It takes a real pro to get it to be really buttery.

I think pushing it to 205, then wrapping it with some beer and finishing it with an hour-long braise at about 180-200 degrees might yield some results in that direction.

Basically you'd have to treat it like braised short ribs instead of barbecue brisket.

That looks about perfect, though.


----------



## resorts

Biggfoot:

Are you still using your "Ol Smokey"? I'm on my second and still love it. The temp setting is a bit awkward as it only has low, med & high (no degrees) but I just ordered a thermomoter to mount in the lid. That should help me keep a steady and known temp.

=Dave R=


----------



## Benito Cantu

I know this is an old thread, but it was at the top of my goggle search.

I normally smoke 10lb briskets but this time I was smoking some beef ribs and wanted to try a small 2 lb brisket, but wasn't sure how long it would take. I knew it would take longer than the normal 1.5 hr per lb. But I didn't know how long. 

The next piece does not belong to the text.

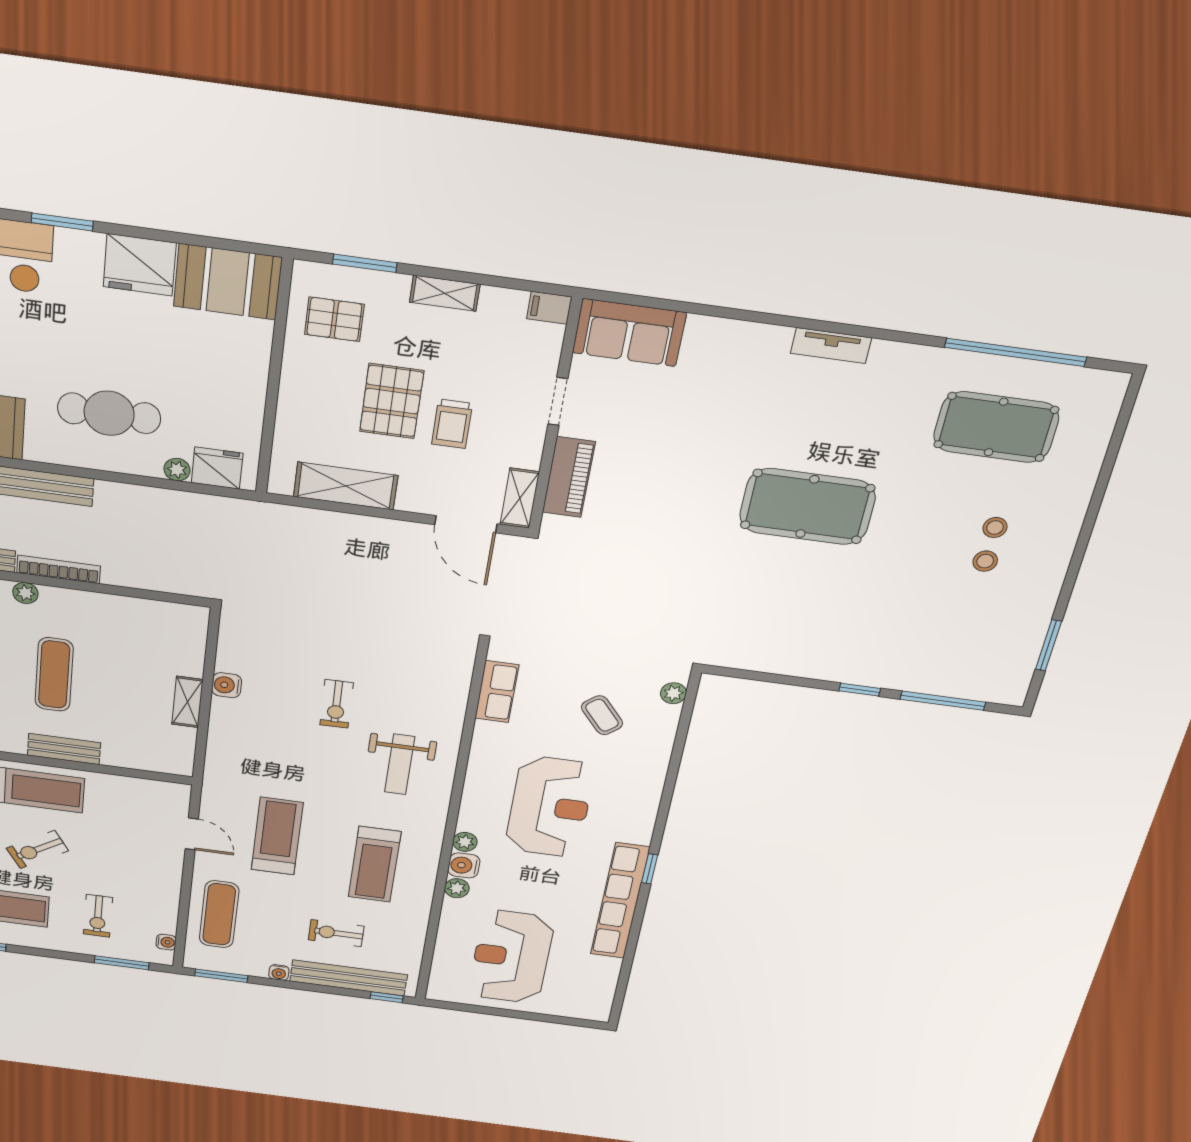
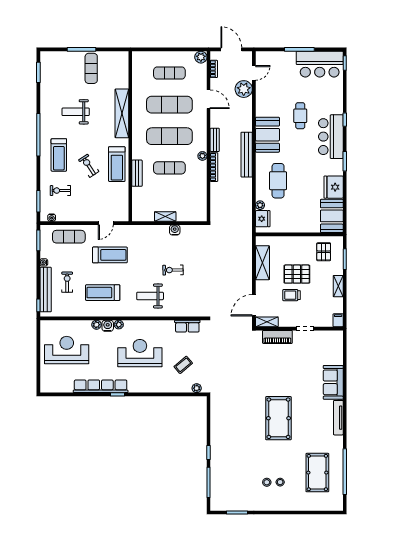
sofa: (629, 333) -> (333, 382), moved
tv unit: (831, 345) -> (338, 418), width x1.41
reception desk: (550, 807) -> (140, 353), turned 180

I bought a 2lb flat and a 3lb point to go with my dinosaur ribs. It took me 9 hours, smoking between 225 and 250 on my offset vertical smoker to get my internal temps to a "need no teeth" 205 deg.of goodness. 

I know 9 hours is still a lot of time, but for me, it works out good as I can now start at 7am and be eating by 6pm. Which is better having to start at 10 pm, waking up every hour or two, so it can be done by the next day.

So in closing, for my smokers out there. If you don't need to feed that many, try a small brisket and leave room to smoke some other meats at the same time.


----------